O’Hara, Shaffer and San Antonio are all new council members — O’Hara and Shaffer were elected in November, and San Antonio was appointed to his post in January — so they didn’t vote on the project when it first went before the council in 2022, or last November when the permit extension was approved.

Mayor Bruce Ehlers, who voted on the permit extension when he was a council member, is a former city planning commissioner who years ago opposed putting the project site on the city’s list of places where high-density housing would be allowed. On Wednesday, he said the project opponents had raised valid fire safety concerns worth investigating, but said he wanted legal advice before he could agree to pausing the city’s permitting process.

“I’d like to know how good of a case we might have,” he said, calling this the proper and prudent way to proceed.

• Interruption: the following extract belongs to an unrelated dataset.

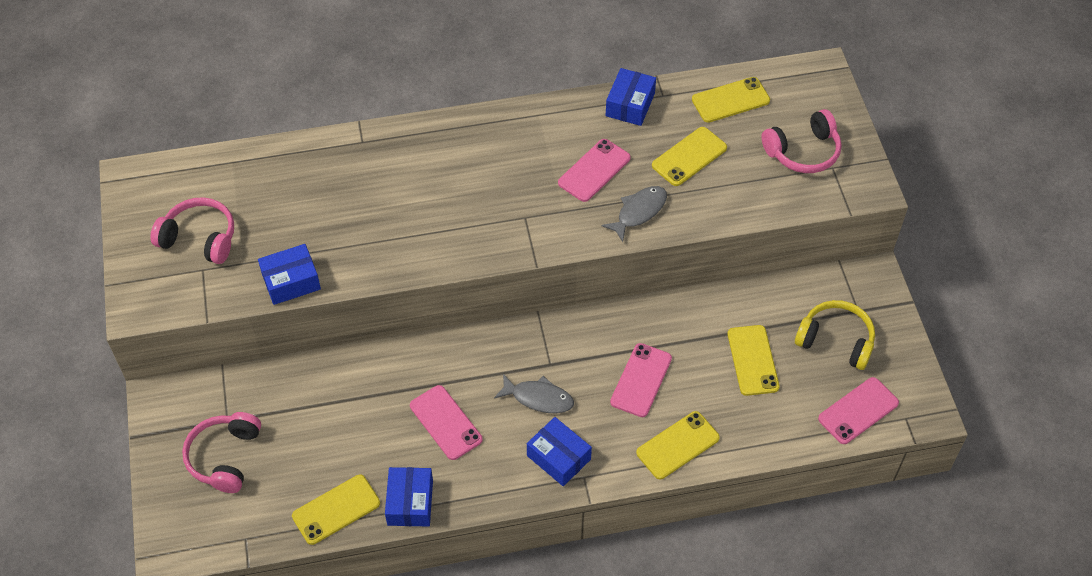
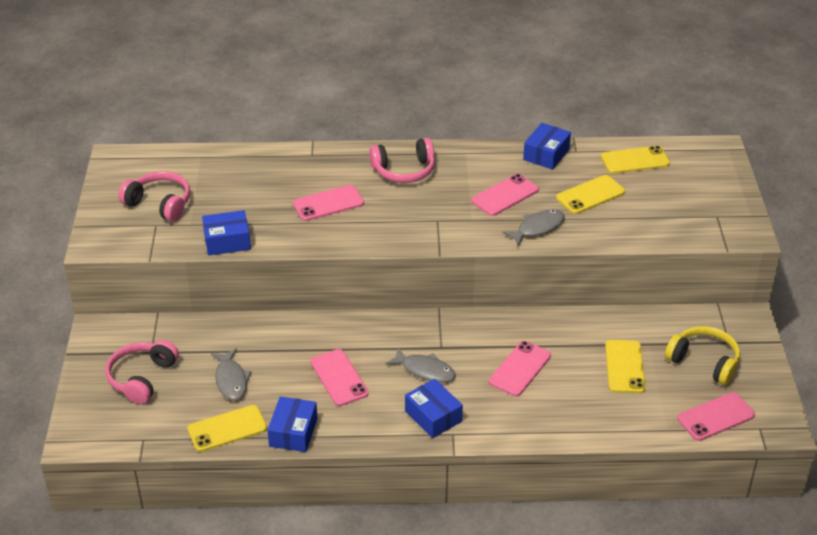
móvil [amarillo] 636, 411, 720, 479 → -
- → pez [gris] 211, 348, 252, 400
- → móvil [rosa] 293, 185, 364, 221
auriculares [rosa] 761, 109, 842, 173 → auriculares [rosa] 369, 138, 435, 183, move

His proposal to seek legal counsel before pausing the permit process was ultimately approved in a 4-1 vote, with Councilmember Joy Lyndes opposed. Lyndes, who has previously voted in favor of allowing the project to proceed, said Encinitas officials had “robust” conversations about fire issues during the original approval process and added, “I don’t see the merit yet in what’s being brought forward (now).”

Marco Gonzalez, an attorney representing the developers Western National Properties, told the council that the opponents’ Aug. 11 letter contained “legal nonsense,” and said the proposal to immediately stop the permitting process would set an “extremely dangerous due process violation.” State law doesn’t allow cities to backtrack on prior approvals when opponents come up with arguments years later against a proposed development, he added.

At issue is a city fire department determination that the project meets city fire code standards. Neighbors said at Wednesday’s meeting that fire city officials had made a “discretionary decision” during the project approval process, giving the 39-foot-tall project permission to proceed, with some extra fire safety enhancements, instead of enforcing the department’s “objective” standards regarding city roadway widths. Because of this, they contend the project is not actually eligible for its previously granted exemption from a full-scale environment impact assessment.

Gonzalez said he believes there are multiple issues with the opponents’ claims. Among other things, he argued, the fire safety standard they were referring to — a 26-foot roadway width for buildings taller than 30 feet — was enacted after the project was approved and thus doesn’t apply. He added that the city has roadway easements that would allow it to widen the narrow street, but that would require taking out many property owners’ front yards, and so the city has chosen not to pursue this.

City Fire Chief Josh Gordon, who was appointed to his current post in December 2022 after the apartment project was approved, said Wednesday that there has been some confusion about the roadway width standard. Showing a simple sketch of a fire truck and building, he said that the 26-foot,roadway width requirement comes into play when reviewing tall building projects. However, he said, the 30-foot building height that triggers the roadway width requirement isn’t measured from the ground level — it’s from above the proposed building’s first floor. That’s because the standard is for special ladder trucks used in particularly high structures, he said.